**INPUT FOR THIS TASK:**
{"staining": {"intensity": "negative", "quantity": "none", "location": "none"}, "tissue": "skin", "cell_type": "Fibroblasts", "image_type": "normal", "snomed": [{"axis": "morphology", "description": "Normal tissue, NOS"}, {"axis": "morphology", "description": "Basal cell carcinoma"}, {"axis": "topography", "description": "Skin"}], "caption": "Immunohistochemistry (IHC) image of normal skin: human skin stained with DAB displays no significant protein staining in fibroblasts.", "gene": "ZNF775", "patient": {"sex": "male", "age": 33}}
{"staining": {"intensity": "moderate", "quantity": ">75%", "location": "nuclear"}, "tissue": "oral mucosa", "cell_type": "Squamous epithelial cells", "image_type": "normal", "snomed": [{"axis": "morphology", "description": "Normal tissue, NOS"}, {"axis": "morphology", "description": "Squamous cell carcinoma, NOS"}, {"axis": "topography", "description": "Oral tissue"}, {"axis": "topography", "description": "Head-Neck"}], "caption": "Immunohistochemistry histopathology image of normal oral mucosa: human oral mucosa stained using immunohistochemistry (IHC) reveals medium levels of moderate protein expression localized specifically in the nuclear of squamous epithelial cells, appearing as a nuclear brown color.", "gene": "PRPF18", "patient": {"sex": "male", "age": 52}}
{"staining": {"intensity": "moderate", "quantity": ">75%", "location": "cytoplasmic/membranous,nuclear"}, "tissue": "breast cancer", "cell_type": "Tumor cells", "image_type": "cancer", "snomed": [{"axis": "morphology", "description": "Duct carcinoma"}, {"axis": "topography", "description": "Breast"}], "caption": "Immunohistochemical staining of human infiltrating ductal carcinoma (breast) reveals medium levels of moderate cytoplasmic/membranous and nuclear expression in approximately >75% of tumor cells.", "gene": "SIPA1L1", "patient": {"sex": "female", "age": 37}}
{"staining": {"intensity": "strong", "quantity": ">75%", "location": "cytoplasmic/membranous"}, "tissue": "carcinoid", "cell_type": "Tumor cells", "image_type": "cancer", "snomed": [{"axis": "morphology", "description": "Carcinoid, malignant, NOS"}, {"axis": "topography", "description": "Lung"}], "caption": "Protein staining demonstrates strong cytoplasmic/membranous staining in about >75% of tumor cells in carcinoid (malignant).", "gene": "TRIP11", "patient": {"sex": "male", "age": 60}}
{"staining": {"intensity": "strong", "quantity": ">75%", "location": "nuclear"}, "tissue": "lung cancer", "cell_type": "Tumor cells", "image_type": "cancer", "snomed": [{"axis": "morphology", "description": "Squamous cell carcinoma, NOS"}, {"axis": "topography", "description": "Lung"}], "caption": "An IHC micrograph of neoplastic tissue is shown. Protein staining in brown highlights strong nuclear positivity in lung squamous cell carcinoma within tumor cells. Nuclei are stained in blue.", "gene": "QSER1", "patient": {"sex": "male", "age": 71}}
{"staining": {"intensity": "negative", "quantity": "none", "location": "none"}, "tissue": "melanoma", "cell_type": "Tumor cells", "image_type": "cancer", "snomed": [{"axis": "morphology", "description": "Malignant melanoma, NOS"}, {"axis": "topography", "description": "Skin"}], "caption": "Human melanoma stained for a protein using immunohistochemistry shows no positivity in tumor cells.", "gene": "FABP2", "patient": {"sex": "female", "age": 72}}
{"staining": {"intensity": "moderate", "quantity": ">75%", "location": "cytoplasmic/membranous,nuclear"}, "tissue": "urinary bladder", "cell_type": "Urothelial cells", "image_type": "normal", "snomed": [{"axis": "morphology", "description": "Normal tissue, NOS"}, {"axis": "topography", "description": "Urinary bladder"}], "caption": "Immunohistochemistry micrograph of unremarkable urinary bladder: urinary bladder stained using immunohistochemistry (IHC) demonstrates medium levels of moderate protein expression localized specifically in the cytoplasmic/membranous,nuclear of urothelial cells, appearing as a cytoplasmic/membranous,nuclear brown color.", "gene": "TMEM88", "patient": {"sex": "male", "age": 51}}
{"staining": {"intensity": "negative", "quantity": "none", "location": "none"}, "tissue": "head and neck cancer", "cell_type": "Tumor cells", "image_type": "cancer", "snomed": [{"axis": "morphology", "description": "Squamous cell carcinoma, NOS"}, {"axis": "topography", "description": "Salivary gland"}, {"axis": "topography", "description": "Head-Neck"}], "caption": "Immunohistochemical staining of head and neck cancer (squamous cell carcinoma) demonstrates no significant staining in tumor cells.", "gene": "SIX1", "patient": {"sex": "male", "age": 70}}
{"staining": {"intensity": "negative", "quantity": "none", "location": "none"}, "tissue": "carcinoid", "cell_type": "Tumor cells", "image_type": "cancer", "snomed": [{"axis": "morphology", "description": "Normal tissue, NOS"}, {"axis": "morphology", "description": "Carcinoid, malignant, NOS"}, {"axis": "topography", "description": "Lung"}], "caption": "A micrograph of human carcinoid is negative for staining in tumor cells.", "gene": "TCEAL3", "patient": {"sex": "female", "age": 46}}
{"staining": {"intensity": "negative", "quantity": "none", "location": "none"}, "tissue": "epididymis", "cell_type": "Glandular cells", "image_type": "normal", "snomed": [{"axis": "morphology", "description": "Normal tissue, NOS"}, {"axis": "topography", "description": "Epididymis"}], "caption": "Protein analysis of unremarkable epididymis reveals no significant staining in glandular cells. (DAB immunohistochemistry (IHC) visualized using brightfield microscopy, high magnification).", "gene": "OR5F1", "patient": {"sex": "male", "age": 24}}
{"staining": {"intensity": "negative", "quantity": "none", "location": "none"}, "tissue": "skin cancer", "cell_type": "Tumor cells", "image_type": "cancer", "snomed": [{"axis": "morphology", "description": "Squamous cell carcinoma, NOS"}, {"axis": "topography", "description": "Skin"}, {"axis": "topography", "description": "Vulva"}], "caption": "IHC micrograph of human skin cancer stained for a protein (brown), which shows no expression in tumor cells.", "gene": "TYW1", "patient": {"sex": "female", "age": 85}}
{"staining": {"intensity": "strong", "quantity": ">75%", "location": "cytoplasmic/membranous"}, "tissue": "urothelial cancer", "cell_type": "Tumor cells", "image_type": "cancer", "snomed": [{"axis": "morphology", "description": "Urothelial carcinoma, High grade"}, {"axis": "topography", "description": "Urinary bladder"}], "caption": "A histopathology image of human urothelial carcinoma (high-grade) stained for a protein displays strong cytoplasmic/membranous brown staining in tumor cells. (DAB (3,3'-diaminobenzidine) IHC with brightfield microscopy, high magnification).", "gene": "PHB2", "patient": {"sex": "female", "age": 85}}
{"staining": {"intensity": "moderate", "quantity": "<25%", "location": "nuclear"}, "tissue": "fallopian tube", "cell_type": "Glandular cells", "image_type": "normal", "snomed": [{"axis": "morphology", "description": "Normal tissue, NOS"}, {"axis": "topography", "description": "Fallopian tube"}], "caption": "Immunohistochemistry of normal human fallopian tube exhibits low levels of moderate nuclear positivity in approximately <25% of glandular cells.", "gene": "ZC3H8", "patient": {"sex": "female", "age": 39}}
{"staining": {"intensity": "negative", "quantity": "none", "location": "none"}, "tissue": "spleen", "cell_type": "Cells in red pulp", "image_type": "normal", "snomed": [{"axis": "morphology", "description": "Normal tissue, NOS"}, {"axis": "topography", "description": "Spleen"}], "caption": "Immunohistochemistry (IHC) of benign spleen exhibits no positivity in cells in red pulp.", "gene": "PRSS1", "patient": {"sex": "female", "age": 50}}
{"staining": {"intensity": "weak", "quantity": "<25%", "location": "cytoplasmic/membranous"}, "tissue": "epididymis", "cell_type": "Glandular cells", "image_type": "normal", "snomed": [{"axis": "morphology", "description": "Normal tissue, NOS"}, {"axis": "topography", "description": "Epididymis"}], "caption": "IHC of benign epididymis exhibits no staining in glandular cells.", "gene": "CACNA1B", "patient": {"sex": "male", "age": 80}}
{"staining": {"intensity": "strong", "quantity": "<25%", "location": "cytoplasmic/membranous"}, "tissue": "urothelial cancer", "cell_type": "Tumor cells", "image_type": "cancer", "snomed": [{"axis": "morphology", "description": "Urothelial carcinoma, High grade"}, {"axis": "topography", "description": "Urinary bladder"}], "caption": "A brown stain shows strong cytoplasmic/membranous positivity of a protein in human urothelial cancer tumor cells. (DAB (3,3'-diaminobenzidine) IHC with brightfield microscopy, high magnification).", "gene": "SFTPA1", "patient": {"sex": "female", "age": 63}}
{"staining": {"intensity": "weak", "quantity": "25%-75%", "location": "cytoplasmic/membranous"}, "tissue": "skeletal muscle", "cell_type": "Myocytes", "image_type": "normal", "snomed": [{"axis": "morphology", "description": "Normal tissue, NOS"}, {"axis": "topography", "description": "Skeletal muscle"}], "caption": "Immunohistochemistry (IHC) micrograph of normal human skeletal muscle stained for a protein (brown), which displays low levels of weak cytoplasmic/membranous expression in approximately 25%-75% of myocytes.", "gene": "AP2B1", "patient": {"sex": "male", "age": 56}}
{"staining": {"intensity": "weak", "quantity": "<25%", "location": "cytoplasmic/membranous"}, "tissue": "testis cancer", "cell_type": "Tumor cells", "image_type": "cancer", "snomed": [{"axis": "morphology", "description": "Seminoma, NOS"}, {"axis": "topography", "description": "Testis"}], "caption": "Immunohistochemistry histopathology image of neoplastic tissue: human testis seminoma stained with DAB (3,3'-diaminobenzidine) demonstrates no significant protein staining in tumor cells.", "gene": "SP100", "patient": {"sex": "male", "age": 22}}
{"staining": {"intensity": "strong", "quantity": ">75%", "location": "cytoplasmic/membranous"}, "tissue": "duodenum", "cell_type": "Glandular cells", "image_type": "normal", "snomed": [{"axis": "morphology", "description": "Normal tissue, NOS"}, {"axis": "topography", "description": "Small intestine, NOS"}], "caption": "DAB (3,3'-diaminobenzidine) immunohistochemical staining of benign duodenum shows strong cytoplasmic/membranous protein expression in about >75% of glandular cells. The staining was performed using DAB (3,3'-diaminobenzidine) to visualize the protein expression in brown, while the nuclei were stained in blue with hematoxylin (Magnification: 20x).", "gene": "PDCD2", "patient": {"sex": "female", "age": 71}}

**WHAT TO WORK ON:** Up to and including the line with "of normal oral", print every line of the material above, starting from its first line, exactly.

**SOLUTION BELOW:**
{"staining": {"intensity": "negative", "quantity": "none", "location": "none"}, "tissue": "skin", "cell_type": "Fibroblasts", "image_type": "normal", "snomed": [{"axis": "morphology", "description": "Normal tissue, NOS"}, {"axis": "morphology", "description": "Basal cell carcinoma"}, {"axis": "topography", "description": "Skin"}], "caption": "Immunohistochemistry (IHC) image of normal skin: human skin stained with DAB displays no significant protein staining in fibroblasts.", "gene": "ZNF775", "patient": {"sex": "male", "age": 33}}
{"staining": {"intensity": "moderate", "quantity": ">75%", "location": "nuclear"}, "tissue": "oral mucosa", "cell_type": "Squamous epithelial cells", "image_type": "normal", "snomed": [{"axis": "morphology", "description": "Normal tissue, NOS"}, {"axis": "morphology", "description": "Squamous cell carcinoma, NOS"}, {"axis": "topography", "description": "Oral tissue"}, {"axis": "topography", "description": "Head-Neck"}], "caption": "Immunohistochemistry histopathology image of normal oral mucosa: human oral mucosa stained using immunohistochemistry (IHC) reveals medium levels of moderate protein expression localized specifically in the nuclear of squamous epithelial cells, appearing as a nuclear brown color.", "gene": "PRPF18", "patient": {"sex": "male", "age": 52}}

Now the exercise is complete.